(Supplied material begins)
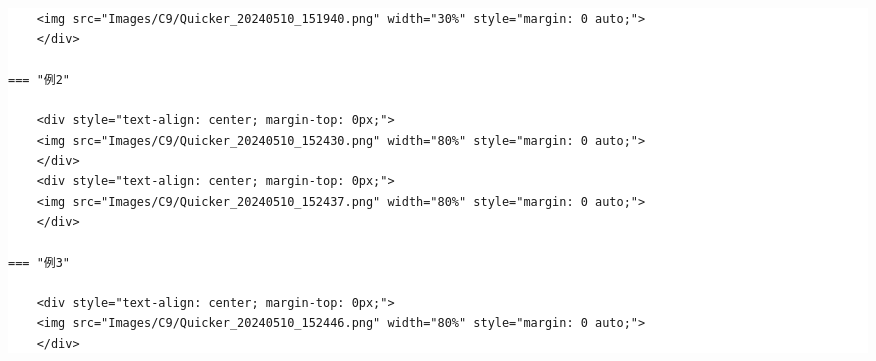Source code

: 		<img src="Images/C9/Quicker_20240510_151940.png" width="30%" style="margin: 0 auto;">
		</div>

	=== "例2"

		<div style="text-align: center; margin-top: 0px;">
		<img src="Images/C9/Quicker_20240510_152430.png" width="80%" style="margin: 0 auto;">
		</div>	
		<div style="text-align: center; margin-top: 0px;">
		<img src="Images/C9/Quicker_20240510_152437.png" width="80%" style="margin: 0 auto;">
		</div>

	=== "例3"

		<div style="text-align: center; margin-top: 0px;">
		<img src="Images/C9/Quicker_20240510_152446.png" width="80%" style="margin: 0 auto;">
		</div>
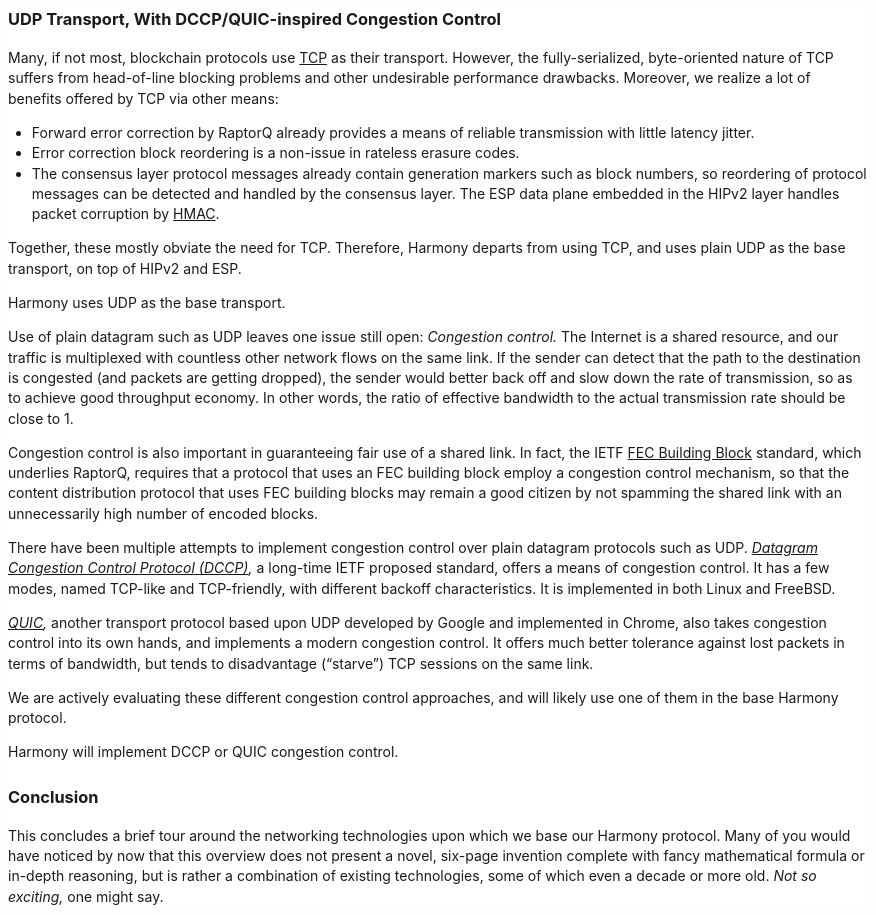### UDP Transport, With DCCP/QUIC-inspired Congestion Control

Many, if not most, blockchain protocols use [TCP](https://tools.ietf.org/html/rfc793) as their transport. However, the fully-serialized, byte-oriented nature of TCP suffers from head-of-line blocking problems and other undesirable performance drawbacks. Moreover, we realize a lot of benefits offered by TCP via other means:

*   Forward error correction by RaptorQ already provides a means of reliable transmission with little latency jitter.
*   Error correction block reordering is a non-issue in rateless erasure codes.
*   The consensus layer protocol messages already contain generation markers such as block numbers, so reordering of protocol messages can be detected and handled by the consensus layer. The ESP data plane embedded in the HIPv2 layer handles packet corruption by [HMAC](https://tools.ietf.org/html/rfc2104).

Together, these mostly obviate the need for TCP. Therefore, Harmony departs from using TCP, and uses plain UDP as the base transport, on top of HIPv2 and ESP.

Harmony uses UDP as the base transport.  

Use of plain datagram such as UDP leaves one issue still open: _Congestion control._ The Internet is a shared resource, and our traffic is multiplexed with countless other network flows on the same link. If the sender can detect that the path to the destination is congested (and packets are getting dropped), the sender would better back off and slow down the rate of transmission, so as to achieve good throughput economy. In other words, the ratio of effective bandwidth to the actual transmission rate should be close to 1.

Congestion control is also important in guaranteeing fair use of a shared link. In fact, the IETF [FEC Building Block](https://tools.ietf.org/html/rfc5052) standard, which underlies RaptorQ, requires that a protocol that uses an FEC building block employ a congestion control mechanism, so that the content distribution protocol that uses FEC building blocks may remain a good citizen by not spamming the shared link with an unnecessarily high number of encoded blocks.

There have been multiple attempts to implement congestion control over plain datagram protocols such as UDP. [_Datagram Congestion Control Protocol (DCCP)_](https://tools.ietf.org/html/rfc4340)_,_ a long-time IETF proposed standard, offers a means of congestion control. It has a few modes, named TCP-like and TCP-friendly, with different backoff characteristics. It is implemented in both Linux and FreeBSD.

[_QUIC_](https://en.wikipedia.org/wiki/QUIC)_,_ another transport protocol based upon UDP developed by Google and implemented in Chrome, also takes congestion control into its own hands, and implements a modern congestion control. It offers much better tolerance against lost packets in terms of bandwidth, but tends to disadvantage (“starve”) TCP sessions on the same link.

We are actively evaluating these different congestion control approaches, and will likely use one of them in the base Harmony protocol.

Harmony will implement DCCP or QUIC congestion control.  

### Conclusion

This concludes a brief tour around the networking technologies upon which we base our Harmony protocol. Many of you would have noticed by now that this overview does not present a novel, six-page invention complete with fancy mathematical formula or in-depth reasoning, but is rather a combination of existing technologies, some of which even a decade or more old. _Not so exciting,_ one might say.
(Supplied material ends)
| Required action |
Identify every line in the rows above that contains the string "margin", and copy each one. Case counts.

| Written solution |
: 		<img src="Images/C9/Quicker_20240510_151940.png" width="30%" style="margin: 0 auto;">
		<div style="text-align: center; margin-top: 0px;">
		<img src="Images/C9/Quicker_20240510_152430.png" width="80%" style="margin: 0 auto;">
		<div style="text-align: center; margin-top: 0px;">
		<img src="Images/C9/Quicker_20240510_152437.png" width="80%" style="margin: 0 auto;">
		<div style="text-align: center; margin-top: 0px;">
		<img src="Images/C9/Quicker_20240510_152446.png" width="80%" style="margin: 0 auto;">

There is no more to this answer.